### EXTRACT PROVIDED
[Start of section]
Opus 18:

1. Peeves and Plaudits (1/26)

1.  Peeves & Plaudits.  Someone told me that the broadcast television
networks have slipped in another couple minutes of commercials every
hour this season, starting in the fall.  Yeah, well, I can believe
it.  We're awash in these things.  Why?  You'd think that in this day
and age, beset by competitive television on cable, the broadcast
networks would want to woo viewers back by giving them the Best TV
Ever.  Fewer commercials, not more.  But no, we have more
commercials.  It's as if the TV networks just don't care.  Screw the
viewer: load on more commercials.  
     And, of course, that's exactly the attitude that prevails.  Now let
me reveal the reason behind it all.  The networks realize that it's
only a matter of a few more years before cable TV and the Internet
have completely displaced broadcast television.  When that happens,
the Big Three TV networks will be completely out of business.  They
all realize it.  They anticipate it.  So until that dire day arrives,
they're determined to squeeze every possible advertising dollar out
of the market.  They want to squeeze it while it can still be
squeezed.  And in order to do that, they just heap up more
commercials every hour.  Simple, like I said.
[End of section]
Write out the stretch of the column from "1.  Peeves & Plaudits.  Someone" through "on more commercials." again, changing every "commercials" to "advertisements". The entries that come after this text are separate material.

### INFORMATION GIVEN
[Start of section]
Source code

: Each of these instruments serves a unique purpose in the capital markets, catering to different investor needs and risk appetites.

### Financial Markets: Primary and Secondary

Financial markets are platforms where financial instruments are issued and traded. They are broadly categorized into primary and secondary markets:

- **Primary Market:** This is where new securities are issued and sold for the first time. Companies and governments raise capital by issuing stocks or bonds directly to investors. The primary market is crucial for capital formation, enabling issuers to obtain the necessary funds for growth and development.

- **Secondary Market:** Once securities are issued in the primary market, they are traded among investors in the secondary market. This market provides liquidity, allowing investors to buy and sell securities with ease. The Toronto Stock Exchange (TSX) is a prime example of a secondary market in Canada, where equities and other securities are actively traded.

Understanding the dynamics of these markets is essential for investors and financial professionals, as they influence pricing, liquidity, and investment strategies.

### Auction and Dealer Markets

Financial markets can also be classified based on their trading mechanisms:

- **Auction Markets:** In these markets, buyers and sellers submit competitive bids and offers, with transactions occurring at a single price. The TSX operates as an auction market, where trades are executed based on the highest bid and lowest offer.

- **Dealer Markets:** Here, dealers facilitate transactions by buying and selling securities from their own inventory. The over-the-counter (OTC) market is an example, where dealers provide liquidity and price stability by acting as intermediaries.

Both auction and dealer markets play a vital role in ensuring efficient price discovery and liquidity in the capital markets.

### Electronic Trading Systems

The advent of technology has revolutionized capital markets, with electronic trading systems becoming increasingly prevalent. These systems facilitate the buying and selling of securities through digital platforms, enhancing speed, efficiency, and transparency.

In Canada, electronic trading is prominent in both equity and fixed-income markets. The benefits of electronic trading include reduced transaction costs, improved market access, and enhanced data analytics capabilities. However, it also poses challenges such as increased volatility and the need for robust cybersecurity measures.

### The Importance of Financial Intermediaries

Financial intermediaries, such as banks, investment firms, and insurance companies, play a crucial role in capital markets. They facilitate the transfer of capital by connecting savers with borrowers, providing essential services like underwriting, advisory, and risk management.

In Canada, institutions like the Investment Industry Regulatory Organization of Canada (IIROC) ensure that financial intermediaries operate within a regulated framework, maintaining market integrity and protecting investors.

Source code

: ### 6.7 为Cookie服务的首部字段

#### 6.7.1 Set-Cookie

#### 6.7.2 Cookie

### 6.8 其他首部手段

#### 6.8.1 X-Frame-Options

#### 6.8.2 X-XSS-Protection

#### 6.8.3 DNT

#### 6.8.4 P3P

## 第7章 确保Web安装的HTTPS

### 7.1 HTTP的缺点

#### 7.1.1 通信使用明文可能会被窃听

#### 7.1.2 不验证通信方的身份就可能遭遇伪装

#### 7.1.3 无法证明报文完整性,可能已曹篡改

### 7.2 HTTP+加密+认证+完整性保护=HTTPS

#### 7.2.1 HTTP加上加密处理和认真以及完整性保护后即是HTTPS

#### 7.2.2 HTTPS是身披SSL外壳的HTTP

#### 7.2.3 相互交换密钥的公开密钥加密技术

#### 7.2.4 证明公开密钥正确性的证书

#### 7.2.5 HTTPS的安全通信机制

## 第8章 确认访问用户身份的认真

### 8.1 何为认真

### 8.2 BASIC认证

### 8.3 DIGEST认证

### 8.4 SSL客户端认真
[End of section]
### RESPONSE FOR THIS EXERCISE
1.  Peeves & Plaudits.  Someone told me that the broadcast television
networks have slipped in another couple minutes of advertisements every
hour this season, starting in the fall.  Yeah, well, I can believe
it.  We're awash in these things.  Why?  You'd think that in this day
and age, beset by competitive television on cable, the broadcast
networks would want to woo viewers back by giving them the Best TV
Ever.  Fewer advertisements, not more.  But no, we have more
advertisements.  It's as if the TV networks just don't care.  Screw the
viewer: load on more advertisements.